記録:
○ ○ ○ ○
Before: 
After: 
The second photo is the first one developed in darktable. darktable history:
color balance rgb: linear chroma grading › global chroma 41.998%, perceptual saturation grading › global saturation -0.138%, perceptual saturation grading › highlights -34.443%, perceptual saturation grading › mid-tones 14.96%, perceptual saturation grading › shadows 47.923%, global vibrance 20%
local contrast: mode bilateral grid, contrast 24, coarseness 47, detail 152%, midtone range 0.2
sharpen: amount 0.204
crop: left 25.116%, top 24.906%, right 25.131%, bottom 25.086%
○ ○ ○ ○
- _出題_:
上記の行をすべて、一字一句変えずに書き写してください。

- _解答_:
Before: 
After: 
The second photo is the first one developed in darktable. darktable history:
color balance rgb: linear chroma grading › global chroma 41.998%, perceptual saturation grading › global saturation -0.138%, perceptual saturation grading › highlights -34.443%, perceptual saturation grading › mid-tones 14.96%, perceptual saturation grading › shadows 47.923%, global vibrance 20%
local contrast: mode bilateral grid, contrast 24, coarseness 47, detail 152%, midtone range 0.2
sharpen: amount 0.204
crop: left 25.116%, top 24.906%, right 25.131%, bottom 25.086%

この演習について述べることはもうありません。